A single left-sided incision was extended onto the dome of the left atrium and inferiorly around the orifice of the right inferior pulmonary vein. It intersected the encircling right pulmonary vein ablation. A connecting ablation lesion was performed from the inferior aspect of the left atrium into the left inferior pulmonary vein. In atria larger than 5 cm in diameter, a second connecting ablation was placed from the superior aspect of the incision into the left superior pulmonary vein. Finally, a BPRF ablation line was performed from the inferior end of the incision down to the mitral annulus at a point in between the circumflex and right coronary circulations. A cryolesion was placed at the mitral annulus with a 15-mm bell probe (Frigitronics, CCS200, Trumbull, CT) cooled to –60°C for 3 minutes. The left atrial appendage was amputated, and a bipolar radiofrequency ablation was performed between the left atrial appendage and the left superior pulmonary vein. The left atrial appendage was oversewn (Fig. 2).
A total of 656 ablations were made on 38 patients. The Isolator was used in 13 patients and the Isolator Long was used in 25. Concomitant procedures performed in this study included mitral valve repair/replacement (n = 12), mitral valve and tricuspid valve replacement or aortic valve replacement (n = 7), coronary artery bypass grafting (n = 4), mitral valve replacement and coronary bypass grafting (n = 1), aortic valve replacement (n = 2), aortic valve replacement and coronary bypass grafting (n = 1), and septal myectomy (n = 1).
The patient demographics are shown in Table 1. The mean age of this population was 61 ± 17 years. Paroxysmal AF comprised 53% (20/38) of patients and permanent AF consisted of 37% (14/38). Mean left atrial diameter was 6.0 ± 1.3 cm.

__List of tasks__
1. In the ablation text, for how long was the bell probe kept at –60°C at the mitral annulus?
2. Rewrite the stretch of the ablation text from "A total of 656" through "6.0 ± 1.3 cm.", substituting "Accompanying" for "Concomitant".

__Supplied records__

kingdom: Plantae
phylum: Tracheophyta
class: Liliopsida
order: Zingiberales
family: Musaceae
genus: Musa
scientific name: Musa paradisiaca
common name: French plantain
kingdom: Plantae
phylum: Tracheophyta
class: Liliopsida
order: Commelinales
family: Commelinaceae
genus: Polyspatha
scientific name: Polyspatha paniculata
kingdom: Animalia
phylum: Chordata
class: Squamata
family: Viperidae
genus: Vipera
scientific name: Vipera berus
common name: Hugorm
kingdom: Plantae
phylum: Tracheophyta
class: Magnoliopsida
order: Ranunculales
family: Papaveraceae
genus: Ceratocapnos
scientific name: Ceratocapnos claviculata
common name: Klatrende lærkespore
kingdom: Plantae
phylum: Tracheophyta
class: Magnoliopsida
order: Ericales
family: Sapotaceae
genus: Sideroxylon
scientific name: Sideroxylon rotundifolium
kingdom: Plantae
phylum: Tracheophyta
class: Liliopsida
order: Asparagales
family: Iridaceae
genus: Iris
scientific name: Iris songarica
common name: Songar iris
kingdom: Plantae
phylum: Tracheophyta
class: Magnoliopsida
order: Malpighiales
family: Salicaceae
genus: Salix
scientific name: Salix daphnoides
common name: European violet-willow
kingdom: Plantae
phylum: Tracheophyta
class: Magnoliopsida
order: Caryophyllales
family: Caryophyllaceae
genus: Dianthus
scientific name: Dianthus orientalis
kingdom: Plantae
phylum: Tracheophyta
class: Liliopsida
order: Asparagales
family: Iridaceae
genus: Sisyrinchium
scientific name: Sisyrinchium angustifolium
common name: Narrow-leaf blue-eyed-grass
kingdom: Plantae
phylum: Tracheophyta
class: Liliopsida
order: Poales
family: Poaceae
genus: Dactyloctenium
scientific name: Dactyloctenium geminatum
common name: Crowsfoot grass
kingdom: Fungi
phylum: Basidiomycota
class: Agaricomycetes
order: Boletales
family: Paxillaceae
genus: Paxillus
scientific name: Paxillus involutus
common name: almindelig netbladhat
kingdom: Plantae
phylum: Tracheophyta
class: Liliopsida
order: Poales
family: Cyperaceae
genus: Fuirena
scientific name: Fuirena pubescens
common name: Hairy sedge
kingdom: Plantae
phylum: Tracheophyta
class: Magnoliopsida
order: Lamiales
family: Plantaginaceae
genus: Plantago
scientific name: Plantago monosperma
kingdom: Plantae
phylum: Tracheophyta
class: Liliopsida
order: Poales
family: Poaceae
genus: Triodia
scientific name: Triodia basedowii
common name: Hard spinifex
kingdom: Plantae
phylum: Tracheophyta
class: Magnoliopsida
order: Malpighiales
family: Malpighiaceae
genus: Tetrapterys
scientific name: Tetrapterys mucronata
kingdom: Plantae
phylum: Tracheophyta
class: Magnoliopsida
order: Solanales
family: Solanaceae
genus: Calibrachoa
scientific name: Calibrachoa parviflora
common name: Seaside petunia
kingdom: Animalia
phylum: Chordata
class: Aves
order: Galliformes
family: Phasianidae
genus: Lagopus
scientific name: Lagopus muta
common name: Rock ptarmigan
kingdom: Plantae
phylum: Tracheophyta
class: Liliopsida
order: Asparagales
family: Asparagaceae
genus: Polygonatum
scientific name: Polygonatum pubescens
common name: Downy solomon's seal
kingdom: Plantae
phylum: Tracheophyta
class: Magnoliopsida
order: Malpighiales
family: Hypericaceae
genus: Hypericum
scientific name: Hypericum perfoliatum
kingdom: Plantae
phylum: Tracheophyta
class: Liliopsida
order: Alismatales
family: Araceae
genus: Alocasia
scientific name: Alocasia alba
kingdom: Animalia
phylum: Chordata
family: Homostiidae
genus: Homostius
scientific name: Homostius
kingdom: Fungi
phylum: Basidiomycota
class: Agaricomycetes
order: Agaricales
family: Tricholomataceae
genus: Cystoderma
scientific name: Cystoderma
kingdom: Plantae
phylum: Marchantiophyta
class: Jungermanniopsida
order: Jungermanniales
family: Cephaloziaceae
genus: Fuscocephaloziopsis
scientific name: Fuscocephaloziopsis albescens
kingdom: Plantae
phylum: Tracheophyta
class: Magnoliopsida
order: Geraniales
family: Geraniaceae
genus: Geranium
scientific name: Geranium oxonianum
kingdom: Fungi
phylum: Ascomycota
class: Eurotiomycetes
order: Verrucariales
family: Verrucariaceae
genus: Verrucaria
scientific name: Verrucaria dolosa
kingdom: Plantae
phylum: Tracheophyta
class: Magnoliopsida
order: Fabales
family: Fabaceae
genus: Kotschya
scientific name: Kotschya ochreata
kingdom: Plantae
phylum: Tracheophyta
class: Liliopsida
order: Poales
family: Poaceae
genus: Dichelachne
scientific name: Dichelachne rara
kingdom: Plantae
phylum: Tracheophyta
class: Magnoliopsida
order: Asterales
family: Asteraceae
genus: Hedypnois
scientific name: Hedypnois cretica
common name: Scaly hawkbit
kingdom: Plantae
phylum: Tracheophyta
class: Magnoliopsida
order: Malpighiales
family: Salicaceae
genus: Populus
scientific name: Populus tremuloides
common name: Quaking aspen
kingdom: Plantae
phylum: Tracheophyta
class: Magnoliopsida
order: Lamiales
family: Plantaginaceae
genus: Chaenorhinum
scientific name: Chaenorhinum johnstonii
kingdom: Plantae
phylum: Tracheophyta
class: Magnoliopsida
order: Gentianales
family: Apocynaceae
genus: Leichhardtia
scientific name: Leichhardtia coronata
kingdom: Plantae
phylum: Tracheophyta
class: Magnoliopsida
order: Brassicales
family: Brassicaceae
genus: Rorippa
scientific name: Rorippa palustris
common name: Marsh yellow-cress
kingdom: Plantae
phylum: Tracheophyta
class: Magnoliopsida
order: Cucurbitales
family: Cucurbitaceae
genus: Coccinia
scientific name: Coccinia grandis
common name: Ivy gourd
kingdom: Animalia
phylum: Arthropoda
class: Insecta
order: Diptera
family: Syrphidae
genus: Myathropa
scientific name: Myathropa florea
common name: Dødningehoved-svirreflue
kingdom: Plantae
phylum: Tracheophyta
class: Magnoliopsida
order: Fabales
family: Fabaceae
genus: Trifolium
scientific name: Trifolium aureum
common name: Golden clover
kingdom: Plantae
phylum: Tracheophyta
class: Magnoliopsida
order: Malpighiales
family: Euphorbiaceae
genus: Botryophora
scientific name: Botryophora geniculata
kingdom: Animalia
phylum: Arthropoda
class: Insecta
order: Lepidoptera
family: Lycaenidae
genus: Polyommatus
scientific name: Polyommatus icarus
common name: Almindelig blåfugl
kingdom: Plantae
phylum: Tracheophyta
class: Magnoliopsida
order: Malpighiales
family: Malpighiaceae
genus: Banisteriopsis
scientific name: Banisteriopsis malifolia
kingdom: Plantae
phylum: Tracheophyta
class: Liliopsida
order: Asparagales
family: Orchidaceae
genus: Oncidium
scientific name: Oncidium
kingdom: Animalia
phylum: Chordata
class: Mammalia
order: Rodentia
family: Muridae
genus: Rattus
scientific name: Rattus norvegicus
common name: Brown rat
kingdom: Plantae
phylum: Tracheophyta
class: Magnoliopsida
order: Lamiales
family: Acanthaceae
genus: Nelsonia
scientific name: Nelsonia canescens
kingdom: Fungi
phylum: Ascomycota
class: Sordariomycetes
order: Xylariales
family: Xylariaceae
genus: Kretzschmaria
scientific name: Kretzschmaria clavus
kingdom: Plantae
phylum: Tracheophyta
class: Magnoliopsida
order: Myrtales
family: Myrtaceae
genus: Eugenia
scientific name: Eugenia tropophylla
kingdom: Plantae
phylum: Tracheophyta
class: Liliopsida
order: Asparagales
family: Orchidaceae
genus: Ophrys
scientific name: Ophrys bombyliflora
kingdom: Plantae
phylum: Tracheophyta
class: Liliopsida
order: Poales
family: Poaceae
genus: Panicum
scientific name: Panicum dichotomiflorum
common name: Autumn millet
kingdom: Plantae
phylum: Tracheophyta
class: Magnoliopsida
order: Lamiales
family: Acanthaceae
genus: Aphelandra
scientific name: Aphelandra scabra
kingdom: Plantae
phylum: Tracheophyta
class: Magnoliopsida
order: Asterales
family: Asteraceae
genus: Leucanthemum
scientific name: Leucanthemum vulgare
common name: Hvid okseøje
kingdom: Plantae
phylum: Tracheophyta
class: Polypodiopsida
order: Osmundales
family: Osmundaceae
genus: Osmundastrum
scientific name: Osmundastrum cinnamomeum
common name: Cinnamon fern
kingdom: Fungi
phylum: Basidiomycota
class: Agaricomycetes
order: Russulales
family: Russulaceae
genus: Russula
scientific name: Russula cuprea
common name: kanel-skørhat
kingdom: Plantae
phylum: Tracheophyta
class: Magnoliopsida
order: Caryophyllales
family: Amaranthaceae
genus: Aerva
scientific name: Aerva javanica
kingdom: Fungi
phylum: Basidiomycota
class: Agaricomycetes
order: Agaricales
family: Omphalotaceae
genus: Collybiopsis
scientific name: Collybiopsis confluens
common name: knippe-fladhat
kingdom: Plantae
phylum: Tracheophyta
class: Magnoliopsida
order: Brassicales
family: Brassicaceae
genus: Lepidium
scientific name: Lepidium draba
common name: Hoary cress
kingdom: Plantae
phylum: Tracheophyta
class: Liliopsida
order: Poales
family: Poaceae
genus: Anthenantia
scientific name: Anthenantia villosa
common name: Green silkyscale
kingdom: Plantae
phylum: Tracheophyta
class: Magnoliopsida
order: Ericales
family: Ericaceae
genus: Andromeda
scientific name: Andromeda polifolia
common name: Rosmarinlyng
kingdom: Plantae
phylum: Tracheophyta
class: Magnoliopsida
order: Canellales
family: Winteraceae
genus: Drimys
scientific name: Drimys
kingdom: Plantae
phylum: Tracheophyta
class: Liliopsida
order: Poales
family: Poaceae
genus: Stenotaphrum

__Solutions below__
1. For 3 minutes.

2.
A total of 656 ablations were made on 38 patients. The Isolator was used in 13 patients and the Isolator Long was used in 25. Accompanying procedures performed in this study included mitral valve repair/replacement (n = 12), mitral valve and tricuspid valve replacement or aortic valve replacement (n = 7), coronary artery bypass grafting (n = 4), mitral valve replacement and coronary bypass grafting (n = 1), aortic valve replacement (n = 2), aortic valve replacement and coronary bypass grafting (n = 1), and septal myectomy (n = 1).
The patient demographics are shown in Table 1. The mean age of this population was 61 ± 17 years. Paroxysmal AF comprised 53% (20/38) of patients and permanent AF consisted of 37% (14/38). Mean left atrial diameter was 6.0 ± 1.3 cm.